Les modalités d’indemnisation s’analysent en 3 étapes :

  • une image satellite délivre l’information sur l’état du « couvert végétal »
  • les images satellites sont traduites en indices permettant de suivre l’évolution de la production d’herbes
  • Les écarts de production sont estimés en fin de période de garantie en comparaison de l’année en cours par rapport à une moyenne historique

Création d'une méthode basée sur l'indice de production fourragère

C’est ce que Groupama appelle l’indice de production fourragère (IPF). L’éleveur peut souscrire à l’offre sur Internet en bénéficiant de l’offre contrat socle, puis en l’ajustant à ses besoins fourragers via un curseur (il peut décider d'augmenter le capital assuré ou la franchise afin de moduler l'indemnité maximum). Lorsqu'il se connecte, l'ergonomie du site Internet l'invite à décrire son cheptel, puis un système l’aide à calculer la quantité de fourrage acheté à l'extérieur, enfin il importe son parcellaire PAC en rentrant son numéro PAC.

« Il réalise alors, par exemple, que ses surfaces totales prairies représentent 87 % de ses surfaces globales et qu’il lui serait utile d’assurer ses 215 tonnes de matières sèches représentant sa production », signale Stephan Gin qui croît beaucoup en ses nouvelles données indicielles élaborée par Groupama. L’impact sur la trésorerie de l’agriculteur est également calculé. Cette mise en nu numérique permet à l'éléveur de prendre conscience du rôle et de la valeur de ses fourrages.

D'abord tester l'intérêt du produit

La souscription démarre le 18 janvier 2016, mais doit s’orchestrer avant le commencement de la pousse de l’herbe.

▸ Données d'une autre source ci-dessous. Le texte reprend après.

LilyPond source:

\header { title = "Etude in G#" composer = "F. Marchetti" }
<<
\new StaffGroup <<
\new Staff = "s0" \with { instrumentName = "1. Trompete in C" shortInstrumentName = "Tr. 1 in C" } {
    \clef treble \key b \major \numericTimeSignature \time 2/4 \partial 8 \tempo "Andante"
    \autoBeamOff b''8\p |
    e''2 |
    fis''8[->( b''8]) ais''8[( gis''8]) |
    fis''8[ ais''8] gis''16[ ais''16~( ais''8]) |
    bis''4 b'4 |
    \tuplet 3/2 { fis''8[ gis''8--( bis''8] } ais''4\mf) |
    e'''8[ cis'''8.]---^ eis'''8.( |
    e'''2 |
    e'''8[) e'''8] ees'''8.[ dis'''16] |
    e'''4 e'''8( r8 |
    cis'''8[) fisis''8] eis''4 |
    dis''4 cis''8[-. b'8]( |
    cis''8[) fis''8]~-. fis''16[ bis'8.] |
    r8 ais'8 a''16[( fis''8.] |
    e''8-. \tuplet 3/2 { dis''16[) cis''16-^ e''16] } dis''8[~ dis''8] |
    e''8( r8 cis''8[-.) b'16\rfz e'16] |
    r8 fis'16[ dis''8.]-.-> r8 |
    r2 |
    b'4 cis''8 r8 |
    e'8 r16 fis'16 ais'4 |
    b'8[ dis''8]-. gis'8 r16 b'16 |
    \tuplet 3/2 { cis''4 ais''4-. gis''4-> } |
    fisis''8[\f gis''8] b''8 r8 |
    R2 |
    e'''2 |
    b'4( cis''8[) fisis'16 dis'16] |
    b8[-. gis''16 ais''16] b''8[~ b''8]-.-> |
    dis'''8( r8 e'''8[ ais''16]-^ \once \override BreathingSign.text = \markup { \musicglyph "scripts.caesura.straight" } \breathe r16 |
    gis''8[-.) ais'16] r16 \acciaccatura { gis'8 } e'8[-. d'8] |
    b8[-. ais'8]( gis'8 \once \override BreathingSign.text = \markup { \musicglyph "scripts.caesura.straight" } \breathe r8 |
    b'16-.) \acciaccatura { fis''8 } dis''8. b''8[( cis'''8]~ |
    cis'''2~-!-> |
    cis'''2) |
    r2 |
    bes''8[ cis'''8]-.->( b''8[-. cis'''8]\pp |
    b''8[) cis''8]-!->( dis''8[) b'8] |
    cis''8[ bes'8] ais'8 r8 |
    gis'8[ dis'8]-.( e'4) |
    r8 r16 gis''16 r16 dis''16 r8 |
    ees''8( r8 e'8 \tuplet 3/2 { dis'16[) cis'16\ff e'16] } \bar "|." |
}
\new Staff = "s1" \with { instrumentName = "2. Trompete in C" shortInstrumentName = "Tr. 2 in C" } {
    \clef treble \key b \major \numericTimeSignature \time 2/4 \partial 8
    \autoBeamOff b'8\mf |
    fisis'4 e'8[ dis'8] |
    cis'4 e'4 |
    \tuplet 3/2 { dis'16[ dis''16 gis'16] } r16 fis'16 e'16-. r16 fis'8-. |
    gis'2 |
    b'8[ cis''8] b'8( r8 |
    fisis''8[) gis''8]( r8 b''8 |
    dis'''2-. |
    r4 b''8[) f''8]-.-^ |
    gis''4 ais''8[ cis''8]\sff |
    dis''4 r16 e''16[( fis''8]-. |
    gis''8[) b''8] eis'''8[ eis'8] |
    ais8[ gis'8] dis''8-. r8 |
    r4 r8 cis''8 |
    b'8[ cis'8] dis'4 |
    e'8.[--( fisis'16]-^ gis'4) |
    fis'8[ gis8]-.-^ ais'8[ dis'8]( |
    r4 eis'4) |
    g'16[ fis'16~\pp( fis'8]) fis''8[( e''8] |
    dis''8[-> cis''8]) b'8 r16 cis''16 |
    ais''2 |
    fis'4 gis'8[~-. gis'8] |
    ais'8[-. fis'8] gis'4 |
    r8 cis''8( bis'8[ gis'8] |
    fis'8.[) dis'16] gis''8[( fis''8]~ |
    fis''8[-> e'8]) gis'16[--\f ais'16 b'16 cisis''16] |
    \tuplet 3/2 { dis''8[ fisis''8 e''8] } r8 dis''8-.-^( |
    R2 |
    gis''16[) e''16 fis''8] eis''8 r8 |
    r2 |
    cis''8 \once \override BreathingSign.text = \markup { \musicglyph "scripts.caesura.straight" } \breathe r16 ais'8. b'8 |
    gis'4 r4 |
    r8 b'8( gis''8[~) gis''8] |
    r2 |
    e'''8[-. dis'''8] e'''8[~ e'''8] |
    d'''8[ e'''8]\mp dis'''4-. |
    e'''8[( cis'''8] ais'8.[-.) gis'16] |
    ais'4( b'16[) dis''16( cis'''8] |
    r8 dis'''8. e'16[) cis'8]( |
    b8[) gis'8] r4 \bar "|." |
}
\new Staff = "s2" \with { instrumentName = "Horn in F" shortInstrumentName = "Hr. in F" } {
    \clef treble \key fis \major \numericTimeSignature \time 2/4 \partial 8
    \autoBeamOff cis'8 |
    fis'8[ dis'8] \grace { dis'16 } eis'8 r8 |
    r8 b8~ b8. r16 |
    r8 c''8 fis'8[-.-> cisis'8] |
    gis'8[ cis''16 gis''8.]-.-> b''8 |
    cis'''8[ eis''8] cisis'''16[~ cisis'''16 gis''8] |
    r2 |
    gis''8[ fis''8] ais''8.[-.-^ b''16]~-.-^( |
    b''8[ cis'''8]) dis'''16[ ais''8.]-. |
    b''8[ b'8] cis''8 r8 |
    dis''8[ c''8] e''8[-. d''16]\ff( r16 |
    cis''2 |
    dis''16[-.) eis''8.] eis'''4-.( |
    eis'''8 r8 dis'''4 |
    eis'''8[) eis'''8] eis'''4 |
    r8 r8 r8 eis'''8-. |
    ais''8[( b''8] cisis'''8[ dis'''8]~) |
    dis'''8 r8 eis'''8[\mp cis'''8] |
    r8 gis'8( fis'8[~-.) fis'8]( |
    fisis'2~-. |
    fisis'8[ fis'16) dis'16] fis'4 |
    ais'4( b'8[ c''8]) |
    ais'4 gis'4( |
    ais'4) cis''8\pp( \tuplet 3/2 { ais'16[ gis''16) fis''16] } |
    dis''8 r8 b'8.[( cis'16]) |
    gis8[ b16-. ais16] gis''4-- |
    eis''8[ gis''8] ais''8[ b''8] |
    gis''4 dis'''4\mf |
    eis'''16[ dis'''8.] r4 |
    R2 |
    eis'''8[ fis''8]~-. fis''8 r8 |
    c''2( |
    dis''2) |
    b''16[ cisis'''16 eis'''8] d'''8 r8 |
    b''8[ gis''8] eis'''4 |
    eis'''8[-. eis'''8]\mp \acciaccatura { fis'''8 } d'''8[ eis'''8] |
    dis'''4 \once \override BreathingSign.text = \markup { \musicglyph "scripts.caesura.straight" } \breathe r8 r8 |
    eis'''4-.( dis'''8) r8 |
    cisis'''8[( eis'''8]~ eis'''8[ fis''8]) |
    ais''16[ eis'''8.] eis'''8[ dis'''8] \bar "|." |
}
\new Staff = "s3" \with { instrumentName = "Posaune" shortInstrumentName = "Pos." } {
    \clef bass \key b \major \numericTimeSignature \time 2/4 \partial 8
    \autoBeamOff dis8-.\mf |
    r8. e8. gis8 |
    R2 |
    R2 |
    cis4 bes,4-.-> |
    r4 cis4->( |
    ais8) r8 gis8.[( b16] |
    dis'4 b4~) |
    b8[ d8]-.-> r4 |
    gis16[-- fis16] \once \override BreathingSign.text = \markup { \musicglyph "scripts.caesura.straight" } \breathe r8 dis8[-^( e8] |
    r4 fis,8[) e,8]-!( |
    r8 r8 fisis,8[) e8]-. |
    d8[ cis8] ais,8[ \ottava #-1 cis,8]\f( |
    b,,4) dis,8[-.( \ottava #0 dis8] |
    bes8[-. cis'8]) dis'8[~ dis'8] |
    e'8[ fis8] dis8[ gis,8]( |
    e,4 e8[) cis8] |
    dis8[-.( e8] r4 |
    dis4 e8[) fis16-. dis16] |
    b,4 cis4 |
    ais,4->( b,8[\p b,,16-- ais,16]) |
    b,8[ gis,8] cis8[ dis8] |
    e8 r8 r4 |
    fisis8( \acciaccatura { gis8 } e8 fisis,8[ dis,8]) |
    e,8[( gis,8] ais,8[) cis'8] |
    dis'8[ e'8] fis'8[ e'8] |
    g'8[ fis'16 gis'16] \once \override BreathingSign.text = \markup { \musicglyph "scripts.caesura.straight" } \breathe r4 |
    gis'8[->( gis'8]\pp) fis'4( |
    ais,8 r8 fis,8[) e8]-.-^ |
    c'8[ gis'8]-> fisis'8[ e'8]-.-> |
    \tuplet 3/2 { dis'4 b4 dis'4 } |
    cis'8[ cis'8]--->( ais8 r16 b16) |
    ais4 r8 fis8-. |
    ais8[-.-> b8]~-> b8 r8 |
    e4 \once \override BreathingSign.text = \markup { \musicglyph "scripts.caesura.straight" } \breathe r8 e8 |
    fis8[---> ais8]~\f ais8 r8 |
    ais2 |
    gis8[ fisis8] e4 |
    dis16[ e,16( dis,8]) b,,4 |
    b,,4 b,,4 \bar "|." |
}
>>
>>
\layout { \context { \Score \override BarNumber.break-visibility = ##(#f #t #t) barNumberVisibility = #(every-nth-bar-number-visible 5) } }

A titre d'exemple, l'assureur cite 900€ de "capital valeur hectare" avec un seuil de déclenchement assurantiel à 30 % (niveau de perte subi pour que l'assurance se délenche, ndlr) et une franchise de 30 % correspond à une prime nette de 10€ /an pour l'éléveur.

De quoi inciter les agriculteurs à opter pour cette vraie assurance prairies plutôt que de s'en remettre au fonds de calamité « qui ne tient pas compte des aspects techniques et dont le remboursement intervient des semaines après le sinistre», souligne François Schmitt, président délégué de la fédération nationale Groupama.

Même si l’équilibre visé pour une saine mutualité en terme de volume correspond à plus de 70 % des surfaces agricoles, Groupama entend juste signer, en 2016, « suffisamment de contrats sur différents élevages pour tester l’intérêt du produit », poursuit Stephan Gin. « C’est une nouvelle démarche, ajoute F. Schmitt , nous sommes les seuls à prendre en compte la ration utilisée pour l’alimentation ».

La tarification et la méthode indicielle du contrat seront validées ou amendées le 9 décembre 2015 lors du Comité national de gestion des risques.

Un comité d’évaluation de l’indice a été mis en place par les pouvoirs publics qui souhaite cette nouvelle "assurance prairies". Chaque assureur a donc été auditionné le 30 novembre 2015 pour présenter son indice et sa méthode.